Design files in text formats
··········

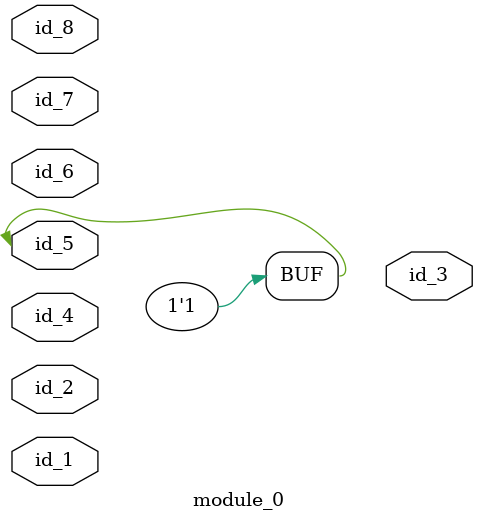
<source format=v>
module module_0 (
    id_1,
    id_2,
    id_3,
    id_4,
    id_5,
    id_6,
    id_7,
    id_8
);
  input id_8;
  inout id_7;
  input id_6;
  inout id_5;
  input id_4;
  output id_3;
  input id_2;
  input id_1;
  assign id_5 = 1;
endmodule

</source>
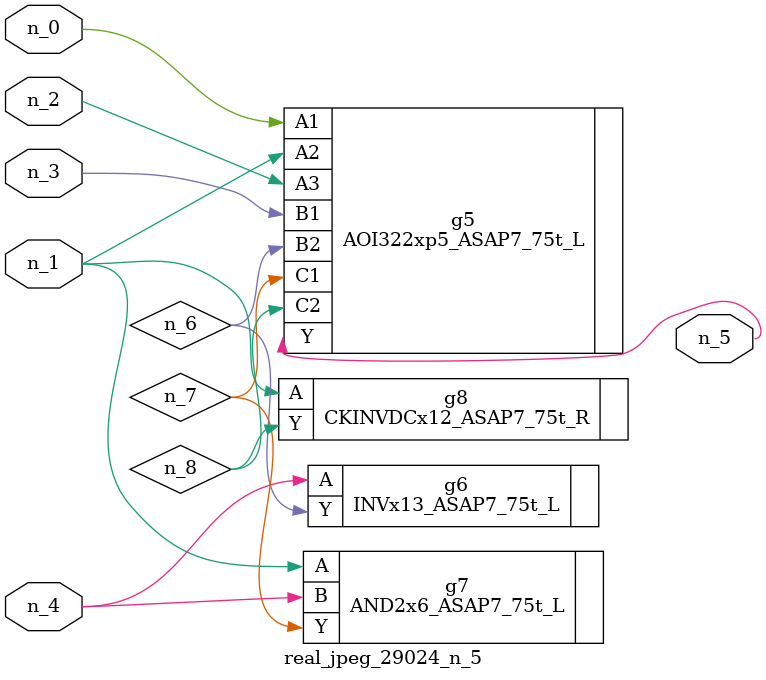
<source format=v>
module real_jpeg_29024_n_5 (n_4, n_0, n_1, n_2, n_3, n_5);

input n_4;
input n_0;
input n_1;
input n_2;
input n_3;

output n_5;

wire n_8;
wire n_6;
wire n_7;

AOI322xp5_ASAP7_75t_L g5 ( 
.A1(n_0),
.A2(n_1),
.A3(n_2),
.B1(n_3),
.B2(n_6),
.C1(n_7),
.C2(n_8),
.Y(n_5)
);

AND2x6_ASAP7_75t_L g7 ( 
.A(n_1),
.B(n_4),
.Y(n_7)
);

CKINVDCx12_ASAP7_75t_R g8 ( 
.A(n_1),
.Y(n_8)
);

INVx13_ASAP7_75t_L g6 ( 
.A(n_4),
.Y(n_6)
);


endmodule
</source>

··········

Each of the records above needs to be transcribed exactly, apart from its pictures.

**Solution to the exercise:**
<source format=v>
module module_0 (
    id_1,
    id_2,
    id_3,
    id_4,
    id_5,
    id_6,
    id_7,
    id_8
);
  input id_8;
  inout id_7;
  input id_6;
  inout id_5;
  input id_4;
  output id_3;
  input id_2;
  input id_1;
  assign id_5 = 1;
endmodule

</source>
<source format=v>
module real_jpeg_29024_n_5 (n_4, n_0, n_1, n_2, n_3, n_5);

input n_4;
input n_0;
input n_1;
input n_2;
input n_3;

output n_5;

wire n_8;
wire n_6;
wire n_7;

AOI322xp5_ASAP7_75t_L g5 ( 
.A1(n_0),
.A2(n_1),
.A3(n_2),
.B1(n_3),
.B2(n_6),
.C1(n_7),
.C2(n_8),
.Y(n_5)
);

AND2x6_ASAP7_75t_L g7 ( 
.A(n_1),
.B(n_4),
.Y(n_7)
);

CKINVDCx12_ASAP7_75t_R g8 ( 
.A(n_1),
.Y(n_8)
);

INVx13_ASAP7_75t_L g6 ( 
.A(n_4),
.Y(n_6)
);


endmodule
</source>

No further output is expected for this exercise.